本を開くと眠くなる。読み始めても内容が頭に入ってこない。読み終わったはずなのに、何が書いてあったか思い出せない――。
そんな自分に、半ば諦めていませんか。
今回ご紹介するのは、薬剤師として働くAさん(39歳・男性)のお話です。Aさんは「昔から強いコンプレックスがあって、本を読むのがものすごく嫌いだった」と語り、受講前は1年に1冊も本を読まないレベルだったといいます。

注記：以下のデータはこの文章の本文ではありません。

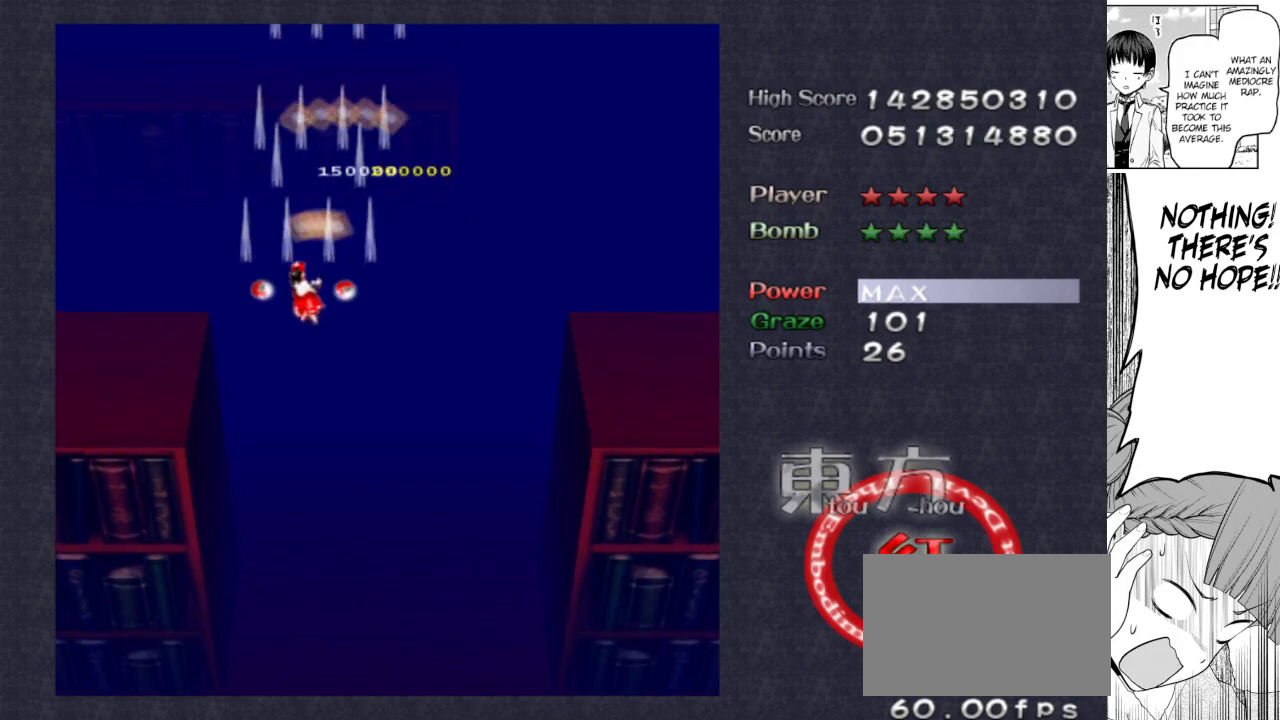
{"keys": ["down", "left", "shoot"], "events": []}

そんなAさんが、速読法GSRを学んだことで、いまでは3日に1冊のペースで本を読むようになりました。なぜ「本嫌い」が「自分から本屋に行く人」へと変わったのか。Aさんご自身の言葉を交えながら、その変化を辿っていきます。
この記事の執筆・監修
浦地純也(うらち じゅんや)
速読メソッド「GSR」講師 / 株式会社ManaBeラボ 代表取締役

- 株式会社ManaBeラボ代表取締役
- 中学校、高等学校理科教員免許
- 国際ジェネラティブチェンジ協会ジェネラティブトランス修了資格
- カリフォルニア大学発祥の心理学指導者資格
2013年、高知大学で理科教員免許を取得し、公立の高等学校で2年間理科教師として働く。その後速読に感銘を受け愛知県で速読教室と学習塾を開校。

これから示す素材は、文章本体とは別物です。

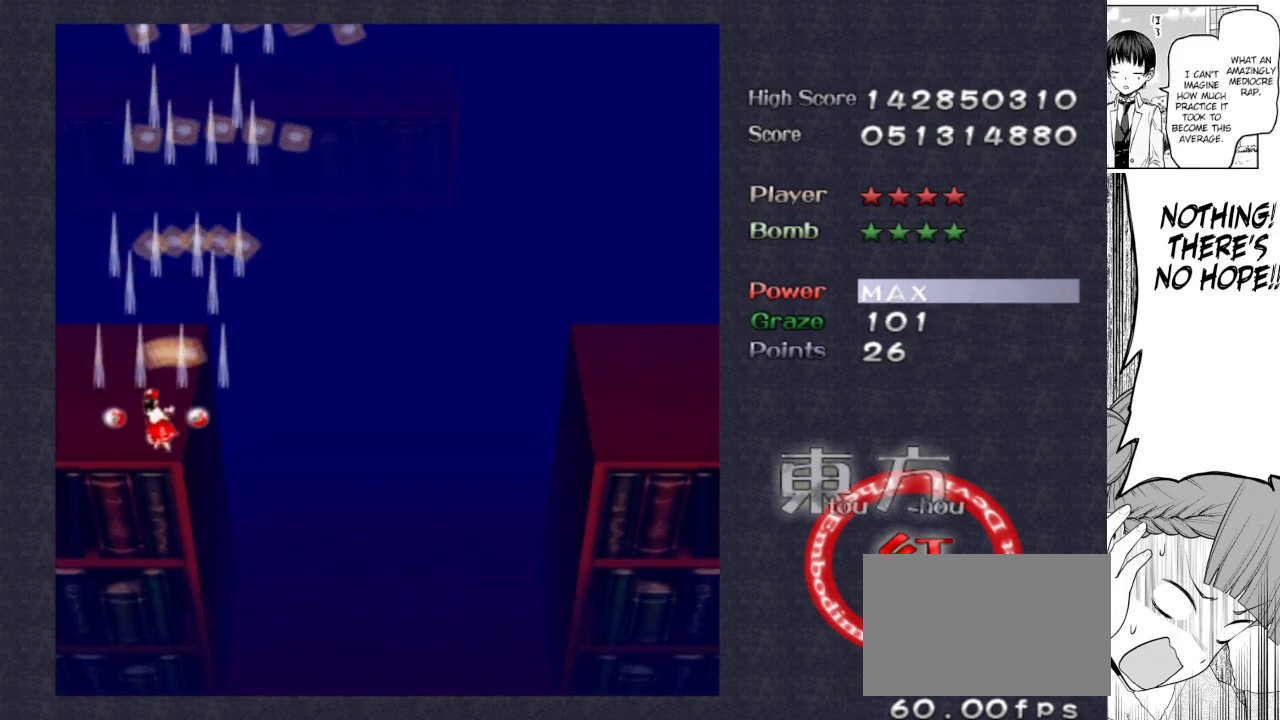
{"keys": ["down", "shoot"], "events": [[267, "left", "up"]]}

その後、スタンフォード大学心理学博士のギリガン先生と出会い、「瞑想状態×速読」を用いた新しい速読メソッド【GSR(Generative Speed Reading)】をワールドクラスパートナーズ株式会社と開発。
2019年には、「人生を変える速読法 GSR」を出版。2025年までの10年間で44,000人以上への速読指導の実績。現在もオンラインで全国の人々へ向けて活動中。
Aさんが抱えていた「本への深いコンプレックス」

39歳薬剤師、淡々と過ぎていく毎日への違和感
Aさんは39歳の薬剤師。日々の仕事を真面目にこなし、淡々とした生活を送っていました。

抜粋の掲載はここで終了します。